Now, the Wrangell assembly is eying it as land for new housing, with a plan to subdivide the 134-acre property into residential lots. One of Wrangell’s borough assembly members ran for re-election this year on a platform of getting the former Wrangell Institute property developed and sold off.
But first, the city needs federal permits to fill wetlands. It applied earlier this year to the U.S. Army Corps of Engineers after teeing up about $1.3 million toward redevelopment.
When the City and Borough of Wrangell applied in May for a wetlands fill permit to start developing the boarding school property, the Army Corps of Engineers said it was unaware of any cultural resources at the site.
But days later, news broke of a grisly discovery in Canada: the remains of more than 200 Native children were found on the grounds of a former residential school in British Columbia. In the following weeks, thousands more bodies were discovered at the sites of former residential schools across Canada, shedding light on the country’s dark history of mistreatment of Indigenous peoples. Canada’s Truth and Reconciliation Commission has documented more than 6,000 Indigenous children’s deaths at Canadian residential schools, but estimates that 15,000 to 25,000 Indigenous children may have died at the schools.
Carol Rushmore, Wrangell’s economic development director, said the discovery in Canada brought the redevelopment process of the Wrangell Institute property to a halt. That’s partly because the U.S. Army Corps of Engineers is taking a fresh look at former residential school sites in the United States. The former Wrangell Institute property among them.
“The permit was not issued because of the concerns of cultural resources, perhaps burials on the site,” Rushmore told KSTK in an interview.
****************
ACTION ITEM A: In the Wrangell Institute passage, how large is the property the assembly wants to divide into residential lots?
ACTION ITEM B: Extend the Wrangell Institute passage with a paragraph or two, beginning after its last sentence.
The rows have nothing to do with this.

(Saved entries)
****************
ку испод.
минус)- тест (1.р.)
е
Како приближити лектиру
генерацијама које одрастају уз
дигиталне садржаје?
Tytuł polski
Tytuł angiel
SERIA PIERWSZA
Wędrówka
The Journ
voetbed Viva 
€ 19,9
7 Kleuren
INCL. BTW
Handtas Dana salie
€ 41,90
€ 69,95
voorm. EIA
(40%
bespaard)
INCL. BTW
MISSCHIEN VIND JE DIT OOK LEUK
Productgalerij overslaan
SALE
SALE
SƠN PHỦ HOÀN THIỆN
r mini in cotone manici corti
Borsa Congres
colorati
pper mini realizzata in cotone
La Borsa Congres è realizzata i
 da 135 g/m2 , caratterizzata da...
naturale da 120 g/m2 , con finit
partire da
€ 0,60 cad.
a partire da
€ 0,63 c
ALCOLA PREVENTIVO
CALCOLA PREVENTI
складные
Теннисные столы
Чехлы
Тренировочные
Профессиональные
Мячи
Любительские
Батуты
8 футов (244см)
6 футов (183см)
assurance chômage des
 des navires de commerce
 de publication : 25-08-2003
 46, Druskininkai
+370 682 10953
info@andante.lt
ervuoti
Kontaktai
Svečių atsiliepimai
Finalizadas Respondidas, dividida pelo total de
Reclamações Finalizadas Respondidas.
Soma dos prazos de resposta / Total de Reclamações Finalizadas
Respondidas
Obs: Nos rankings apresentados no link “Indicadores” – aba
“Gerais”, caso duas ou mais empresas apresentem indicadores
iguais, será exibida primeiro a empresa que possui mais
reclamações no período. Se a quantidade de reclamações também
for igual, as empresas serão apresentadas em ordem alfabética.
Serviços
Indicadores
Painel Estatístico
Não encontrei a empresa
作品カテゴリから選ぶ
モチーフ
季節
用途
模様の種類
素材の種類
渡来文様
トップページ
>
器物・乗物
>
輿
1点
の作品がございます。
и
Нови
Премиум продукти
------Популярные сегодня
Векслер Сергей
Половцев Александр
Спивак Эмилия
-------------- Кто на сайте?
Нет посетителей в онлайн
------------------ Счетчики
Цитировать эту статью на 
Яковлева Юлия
****************
ANSWER SECTION A: The property is 134 acres.

ANSWER SECTION B:
U.S. Secretary of the Interior Deb Haaland, an enrolled citizen of the Laguna Pueblo and the first Native American cabinet secretary, ordered a federal investigation of suffering and burials at former BIA schools, with a report due next April.
“They’re looking through the old archives, and many of the records are in boxes, they’re not digitized, they’re having to go through them by hand,” Rushmore said. “There are issues with Privacy Act requirements in looking at some of these records. And they’re trying to do consultations with the different tribes, including the WCA, to identify their concerns and information concerning this record search.”
While the federal investigation is more records-based, the Army Corps of Engineers and State Office of Historic Preservation are looking to do an on-the-ground search in Wrangell.
“They both will have their own sort of requirements as to what the borough needs to do to make sure that there are no cultural resources on-site,” Rushmore said.
Cooperation with Wrangell’s tribal government is an integral part of the task.
“We’re just happy to be able to work with the city on something of such critical importance and a sad part of the history of our people,” said the tribal administrator for the Wrangell Cooperative Association, Esther Reese, whose Lingít name is Ax̱seen. “So it’s very appropriate that the city is working with the tribe on it.”
Reese said the City and Borough of Wrangell has kept the tribe apprised of developments at the property. Earlier this year, the city was looking at possibly using ground-penetrating radar to survey the site.
“Because the ground is somewhat uneven, they were looking at bringing in dogs that would help with a search, because it sounded like the radar technology would be more difficult because of the topography,” Reese said.
In September, Rushmore reported to the borough assembly that the city was drafting a letter to tribal entities and Native corporations around the state, informing them of Wrangell’s development plans and asking for their input.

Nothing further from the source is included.